Popular Data Science Trends in 2020


Companies all over the world have one goal, pass and complete the digital transformation. Companies digitalize everything and are using technology to improve their state and to beat up the competition. Data Science is an essential part of this story and thanks to it, the organizations no longer have difficulties in making important decisions.

There are a few trends that will take over in 2020 and they are important to talk about because they are not planning to leave and plan on making a great impact.

Data Science takes over Conservative areas

Remember that in 2019, not only the health care but also a lot more regulated conservative fields touched the infamous machine learning solutions? Well, this isn’t stopping there.

All those that know Kaggle’s challenges know that the most famous challenge the previous year was the identification of Pneumothorax disease in chest x-rays. The identification of this condition is hard to even the doctors admit. This wasn’t just another challenge, this included implementation of it by institutions that study this condition thus step ahead. This type of machine learning algorithm can be really helpful and a system like this one is already approved by the FDA.

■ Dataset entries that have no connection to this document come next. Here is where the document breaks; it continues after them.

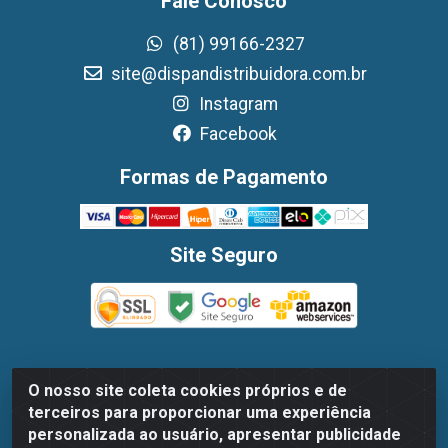
Fale Conosco
(81) 99166-2327
site@dispandistribuidora.com.br
Instagram
Facebook
Formas de Pagamento
Site Seguro
O nosso site coleta cookies próprios e de
Dispan Distribuidora de Alimentos LTDA - Avenida
terceiros para proporcionar uma experiência
Marechal Mascarenhas De Moraes, 1048- Imbiribeira,
personalizada ao usuário, apresentar publicidade
Recife/PE - CEP 51.170-000 - CNPJ 30.779.584/0003-78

The benefits are in infinite number if the system is approved and implemented. This will help not only the patients but also will benefit the higher hierarchy entities. Unfortunately, its implementation and approval are hard but according to a couple of new statistics, it can be overcome.

Data privacy by design

2019 is the year in which a lot of data breaches happened and those breaches left a lot of users unhappy. Engineers and data scientists since then work on multiple projects that will satisfy the users. Federal Learning for example, although introduced to us a few years ago, has gained a lot of popularity lately. It is not the final solution sure but it can benefit the software engineers and data scientists to deliver systems following privacy by design. They will allow the creation of products that are useful while at the same time useless data.

The question is: How will users trust software companies with their data? This is going to improve in 2020 for sure and Federated Learning here can be quite helpful. To put in other words, if Federated Learning is used then, prediction models for mobile phones are going to be trained without uploading sensitive typing data to servers.

Remove bias and discrimination cases

Apple had big problems back in November 2019 when a gender discrimination case came out in public. It was estimated that it offered smaller lines of credit to women than to men. The story came out in public thanks to a tweet that for a short matter of time became viral and unfortunately this tweet only reminded us about a problem people are facing for a long time. There is an issue with fully automated machine decisions because the final decision they bring is not the right one.

In his statement Goldman Sachs, the accused stated that modern algorithms often result in proxy discrimination and this type of discrimination is a subset of disparate impact. The practice was neutral according to him and it unreasonably hurts members of a particular class.

We shouldn’t forget that models that are trained on biased data are capable of learning discrimination patters. Also, these models can find the proxies that ultimately bring discrimination. This is a major problem and it has been estimated that in 2020 the problem will become permanently fixed by multiple data scientists. Data scientists have already started exploring new ways and architectures that can spot and later determine these biases.

Python and Data Science

Python is a programming language that data scientists should focus on when it comes to data science. Its popularity is enormous and it became the second most loved language. Many websites mention Python and give positive critics. With Python data scientists won’t face any difficulty and to be honest, this programming language is helping them more.

Focus is everything in 2020. Every data scientist should focus more and choose the right path. The first is the heavy engineer path and the second is the heavy analytical path. People that come from computer science should focus on the first one while people that come from applied math, social field or physics should focus more on the second. Sometimes the two paths cross but one is recommended.